Why the Super Bowl is the most important marketing date on the calendar

 

Superbowl

Repost of our CEO Adam’s blog post earlier this week about the importance of the Super Bowl within the marketing calendar.

It’s an American sport. The only teams that compete are American. The sport is only played in America. And the importance of this sporting event is only really felt in America. So why is the Super Bowl the most important event on the global marketing calendar?

Every year, advertisers line up to show their wares in what is considered the most important sporting event in the US of A. Super Bowl XLVI in 2012 was the most-watched television event in American history with 111.3 million people tuning in. 3 million less tuned in last year but it was still the 3rd most watched television event. What does this mean? Advertisers have an active audience who make an appointment to view their products.

As you know, I believe television advertising increasingly has major flaws. The proliferation of media means its harder to stand out. Its also more expensive and less targeted. Not to mention there is serious wastage reaching out to less attentive audiences, casting a wide net and not always reeling in your consumer. As an awareness driver yes. As an influencer of propensity to purchase, less so. Frustratingly marketers have stopped evaluating the success of their TV campaigns in favour of scrutinising less costly more effective digital buys. They appear comfortable with their GRP and OTS metrics.

But this all changes at Super Bowl time. There is an active audience and the ad reels are considered every bit as important as the sporting event itself. This has driven a splurge of competition and creativity as advertisers work to make their message the one that everyone talks about at the water cooler the next day. Its not cheap mind, with advertisers paying up to $4m for a 30 second spot.

For me, Super Bowl is incredibly important as its the event that drives and justifies marketing integration, something we at Way To Blue have been calling for over many years. Its now no longer about the TV spot, its about the digital extension as content disperses wider than the box. Technically it is no longer a one channel TV spot. Its an omni channel content strategy leveraging social media, search, video and email platforms. Brands that deliver across multiple platforms will simply disperse their message wider and influence purchase decisions. If you’re going to spend $4m on buying TV space, you may as well invest $1m more in making that spend more effective for your message.

It is one week until Super Bowl XLVIII and so far 17 advertisers have already released Super Bowl ads or teasers (vs 13 at this stage last year). According to Mashable, these videos have been watched 17.5m times in total so far compared to 5.2m last year. Google searches for Super Bowl ads have doubled and Axe’s ‘Make Love, Not War’ ad has already amassed 3 million YouTube views and 100,000 shares.
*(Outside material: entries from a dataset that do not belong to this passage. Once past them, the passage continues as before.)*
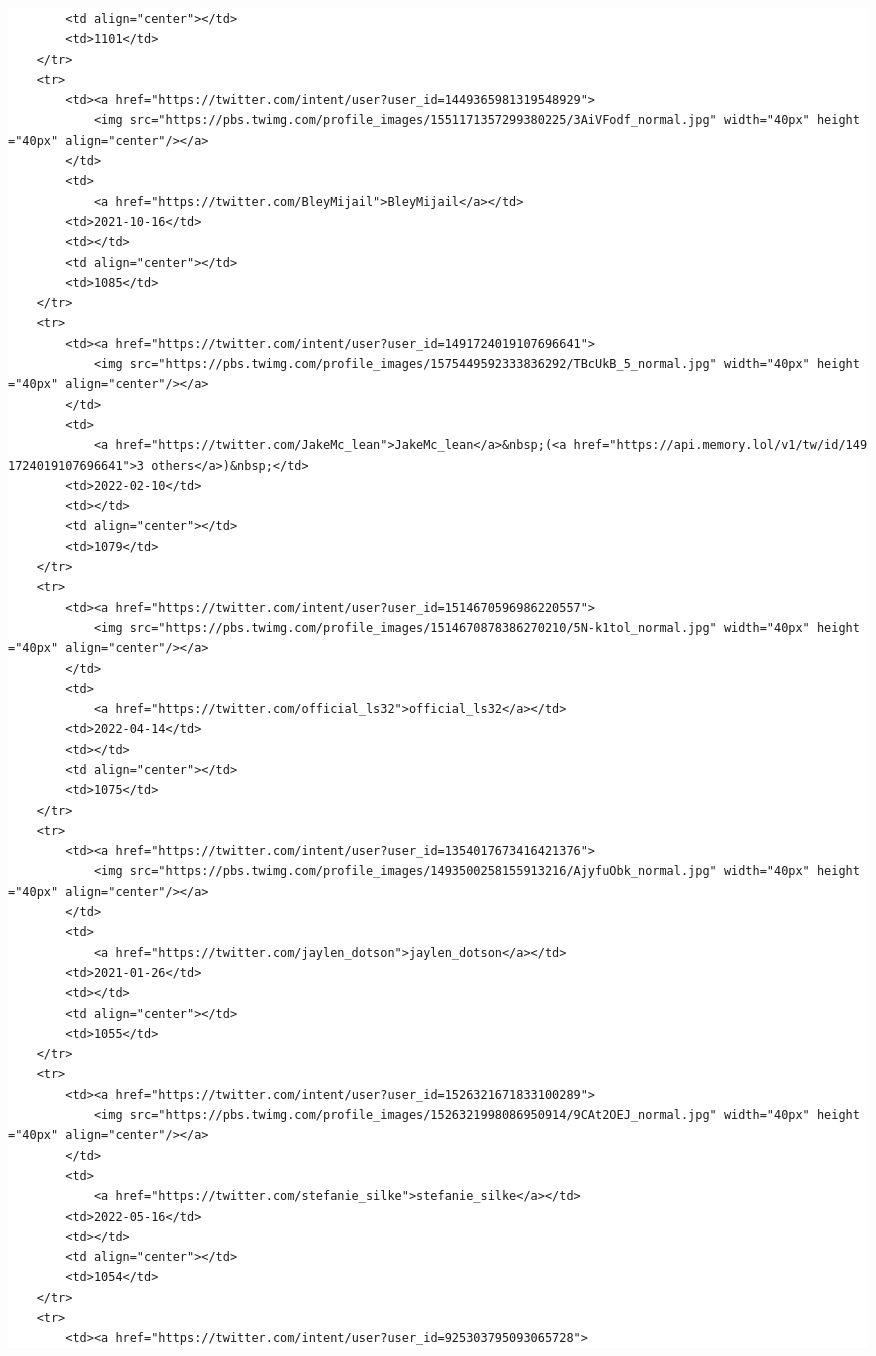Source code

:             <td align="center"></td>
            <td>1101</td>
        </tr>
        <tr>
            <td><a href="https://twitter.com/intent/user?user_id=1449365981319548929">
                <img src="https://pbs.twimg.com/profile_images/1551171357299380225/3AiVFodf_normal.jpg" width="40px" height="40px" align="center"/></a>
            </td>
            <td>
                <a href="https://twitter.com/BleyMijail">BleyMijail</a></td>
            <td>2021-10-16</td>
            <td></td>
            <td align="center"></td>
            <td>1085</td>
        </tr>
        <tr>
            <td><a href="https://twitter.com/intent/user?user_id=1491724019107696641">
                <img src="https://pbs.twimg.com/profile_images/1575449592333836292/TBcUkB_5_normal.jpg" width="40px" height="40px" align="center"/></a>
            </td>
            <td>
                <a href="https://twitter.com/JakeMc_lean">JakeMc_lean</a>&nbsp;(<a href="https://api.memory.lol/v1/tw/id/1491724019107696641">3 others</a>)&nbsp;</td>
            <td>2022-02-10</td>
            <td></td>
            <td align="center"></td>
            <td>1079</td>
        </tr>
        <tr>
            <td><a href="https://twitter.com/intent/user?user_id=1514670596986220557">
                <img src="https://pbs.twimg.com/profile_images/1514670878386270210/5N-k1tol_normal.jpg" width="40px" height="40px" align="center"/></a>
            </td>
            <td>
                <a href="https://twitter.com/official_ls32">official_ls32</a></td>
            <td>2022-04-14</td>
            <td></td>
            <td align="center"></td>
            <td>1075</td>
        </tr>
        <tr>
            <td><a href="https://twitter.com/intent/user?user_id=1354017673416421376">
                <img src="https://pbs.twimg.com/profile_images/1493500258155913216/AjyfuObk_normal.jpg" width="40px" height="40px" align="center"/></a>
            </td>
            <td>
                <a href="https://twitter.com/jaylen_dotson">jaylen_dotson</a></td>
            <td>2021-01-26</td>
            <td></td>
            <td align="center"></td>
            <td>1055</td>
        </tr>
        <tr>
            <td><a href="https://twitter.com/intent/user?user_id=1526321671833100289">
                <img src="https://pbs.twimg.com/profile_images/1526321998086950914/9CAt2OEJ_normal.jpg" width="40px" height="40px" align="center"/></a>
            </td>
            <td>
                <a href="https://twitter.com/stefanie_silke">stefanie_silke</a></td>
            <td>2022-05-16</td>
            <td></td>
            <td align="center"></td>
            <td>1054</td>
        </tr>
        <tr>
            <td><a href="https://twitter.com/intent/user?user_id=925303795093065728">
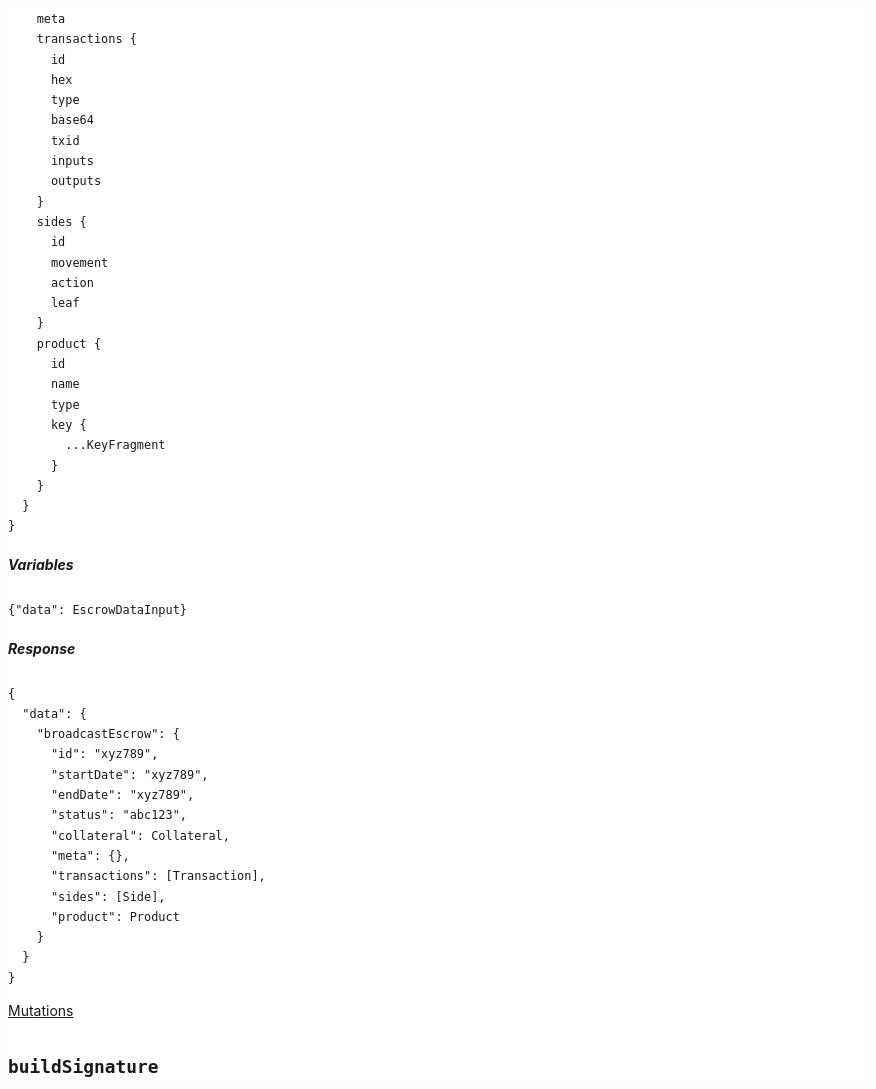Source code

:         meta
        transactions {
          id
          hex
          type
          base64
          txid
          inputs
          outputs
        }
        sides {
          id
          movement
          action
          leaf
        }
        product {
          id
          name
          type
          key {
            ...KeyFragment
          }
        }
      }
    }
    

##### Variables

    {"data": EscrowDataInput}
    

##### Response

    {
      "data": {
        "broadcastEscrow": {
          "id": "xyz789",
          "startDate": "xyz789",
          "endDate": "xyz789",
          "status": "abc123",
          "collateral": Collateral,
          "meta": {},
          "transactions": [Transaction],
          "sides": [Side],
          "product": Product
        }
      }
    }
    

[Mutations](#group-Operations-Mutations)

`buildSignature`
----------------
Given views increase significantly after the game, we are sure to be seeing record numbers this year. This year, I want to see better call to action, more multi-platform integration, better use of social and some mobile innovation would be nice.

Film wise, last year was disappointing from my perspective. There was a lack of integrated messaging and content wise, studios were primarily showing content that had already released to the market via in cinema trailering. The one exception was Fast and Furious 6 that took advantage of the hashtag #Fast6 and used the Super Bowl to showcase original content that hadn’t aired before. It’s no surprise that due to that, it was far and away the most effective film related TV spot. Here is our infographic from last year:

WTB_2013_InfographicThis year we will be looking at the impact of film and brand ads looking at buzz (volume of conversation) but cross checking that against propensity to view/purchase. The Super Bowl is a fantastic awareness driver and video views will be breaking records once again. Wouldn’t it be nice if they also influenced a purchase decision to justify the investment?